Royster also has been added to the Watch List for the Doak Walker Award, presented to the nation’s top running back. The Big Ten’s leading returning rusher was among 10 semifinalists for the 2008 Doak Walker Award.
Penn State is one of only five schools in the nation with multiple candidates on the Walter Camp “Players to Watch” list, joining players from Florida, Oklahoma, Oklahoma State and Texas.
Clark and Royster comprise two-thirds of the Big Ten Conference’s representatives on the Walter Camp Player of the Year list. Illinois wide receiver Arrelious Benn is the other.

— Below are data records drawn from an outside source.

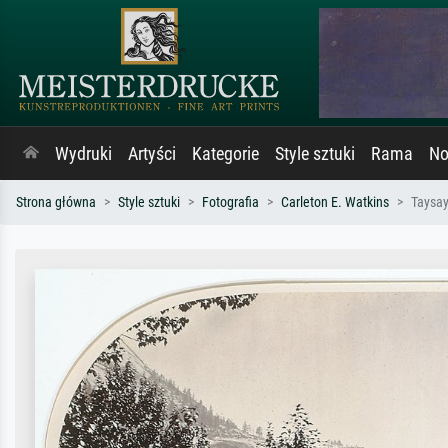
Wydruki
Artyści
Kategorie
Style sztuki
Rama
No
Strona główna
Style sztuki
Fotografia
Carleton E. Watkins
Taysay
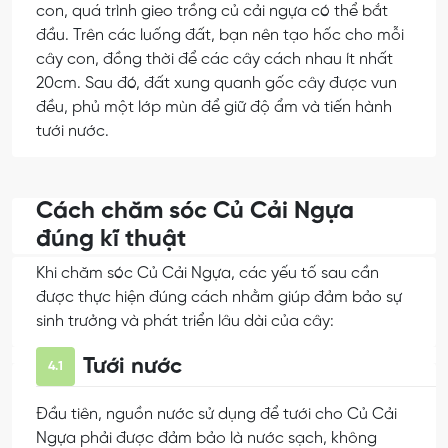
con, quá trình gieo trồng củ cải ngựa có thể bắt
đầu. Trên các luống đất, bạn nên tạo hốc cho mỗi
cây con, đồng thời để các cây cách nhau ít nhất
20cm. Sau đó, đất xung quanh gốc cây được vun
đều, phủ một lớp mùn để giữ độ ẩm và tiến hành
tưới nước.
Cách chăm sóc Củ Cải Ngựa
đúng kĩ thuật
Khi chăm sóc Củ Cải Ngựa, các yếu tố sau cần
được thực hiện đúng cách nhằm giúp đảm bảo sự
sinh trưởng và phát triển lâu dài của cây:
Tưới nước
4.1
Đầu tiên, nguồn nước sử dụng để tưới cho Củ Cải
Ngựa phải được đảm bảo là nước sạch, không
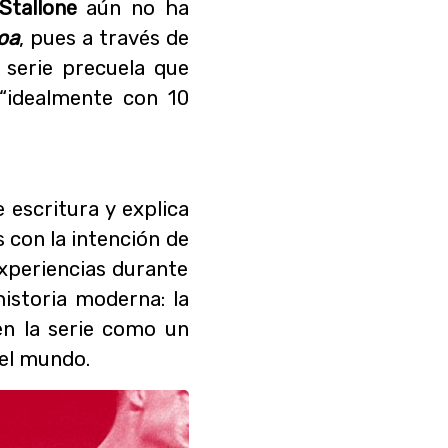
Stallone
aún no ha
oa
, pues a través de
 serie precuela que
“idealmente con 10
 escritura y explica
s con la intención de
experiencias durante
istoria moderna: la
en la serie como un
 el mundo.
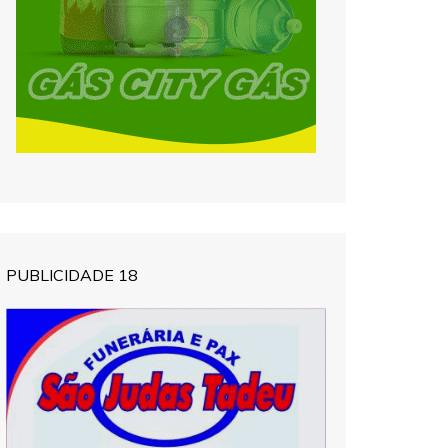
PUBLICIDADE 18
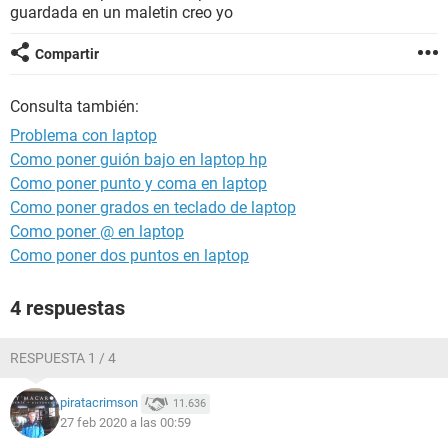
guardada en un maletin creo yo
Compartir
Consulta también:
Problema con laptop
Como poner guión bajo en laptop hp
Como poner punto y coma en laptop
Como poner grados en teclado de laptop
Como poner @ en laptop
Como poner dos puntos en laptop
4 respuestas
RESPUESTA 1 / 4
piratacrimson
11.636
27 feb 2020 a las 00:59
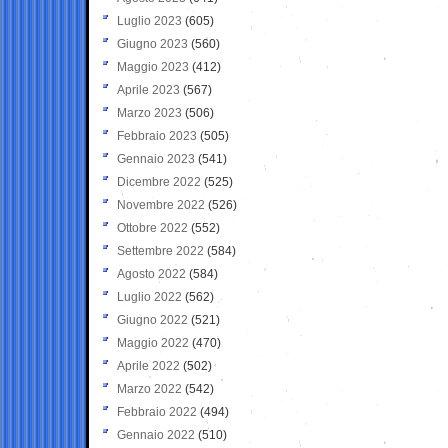
Luglio 2023
(605)
Giugno 2023
(560)
Maggio 2023
(412)
Aprile 2023
(567)
Marzo 2023
(506)
Febbraio 2023
(505)
Gennaio 2023
(541)
Dicembre 2022
(525)
Novembre 2022
(526)
Ottobre 2022
(552)
Settembre 2022
(584)
Agosto 2022
(584)
Luglio 2022
(562)
Giugno 2022
(521)
Maggio 2022
(470)
Aprile 2022
(502)
Marzo 2022
(542)
Febbraio 2022
(494)
Gennaio 2022
(510)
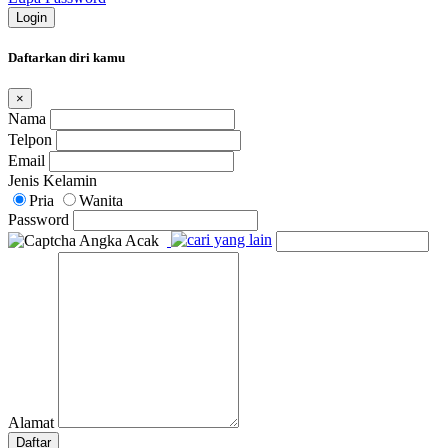
Login
Daftarkan diri kamu
×
Nama
Telpon
Email
Jenis Kelamin
Pria
Wanita
Password
Alamat
Daftar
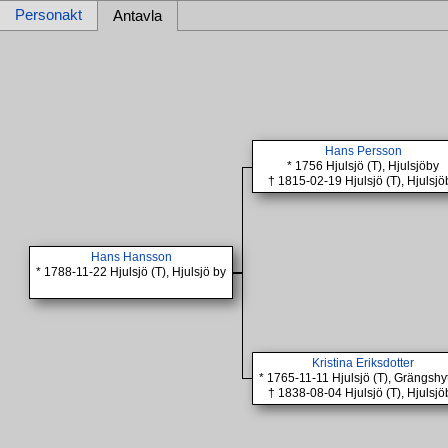
Personakt
Antavla
Hans Persson
* 1756 Hjulsjö (T), Hjulsjöby
† 1815-02-19 Hjulsjö (T), Hjulsjö
Hans Hansson
* 1788-11-22 Hjulsjö (T), Hjulsjö by
Kristina Eriksdotter
* 1765-11-11 Hjulsjö (T), Grängshy
† 1838-08-04 Hjulsjö (T), Hjulsjö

Penn State’s John Cappelletti and Larry Johnson are previous winners of the Walter Camp Player of the Year.
“We are proud to continue the great work of Walter Camp and recognize the best college football players in the nation,” Foundation president Alphonse Paolillo, Jr. said. “This watch list is a great start to what is shaping up to be another exciting year of college football.”
The 2008 first team All-Big Ten signal-caller, Clark was a semifinalist for the 2008 Davey O’Brien Award and runner-up for Big Ten MVP. He was a responsible for a school record 29 touchdowns last season (19 passing, 10 rushing). A 2009 Davey O’Brien Award candidate, Clark was 192-of-321 for 2,592 yards, the third-highest passing yardage season in school history, throwing only six interceptions.
Royster has been selected a 2009 second team pre-season All-American by Athlon Sports, Sporting News and Phil Steele’s College Football. His 1,236 yards in 2008 were the 10th-best rushing season in school history, as averaged 6.5 yards per carry and scored 12 touchdowns.
The Walter Camp Player of the Year watch list will be narrowed to 10 semi-finalists in early November. The 2009 Walter Camp Player of the Year recipient, which is voted on by the 119 NCAA Bowl Subdivision head coaches and sports information directors, will be announced live on ESPN’s SportsCenter on December 10. The winner will then receive his trophy at the Foundation’s annual national awards banquet on January 18, 2010 at the Yale University Commons in New Haven.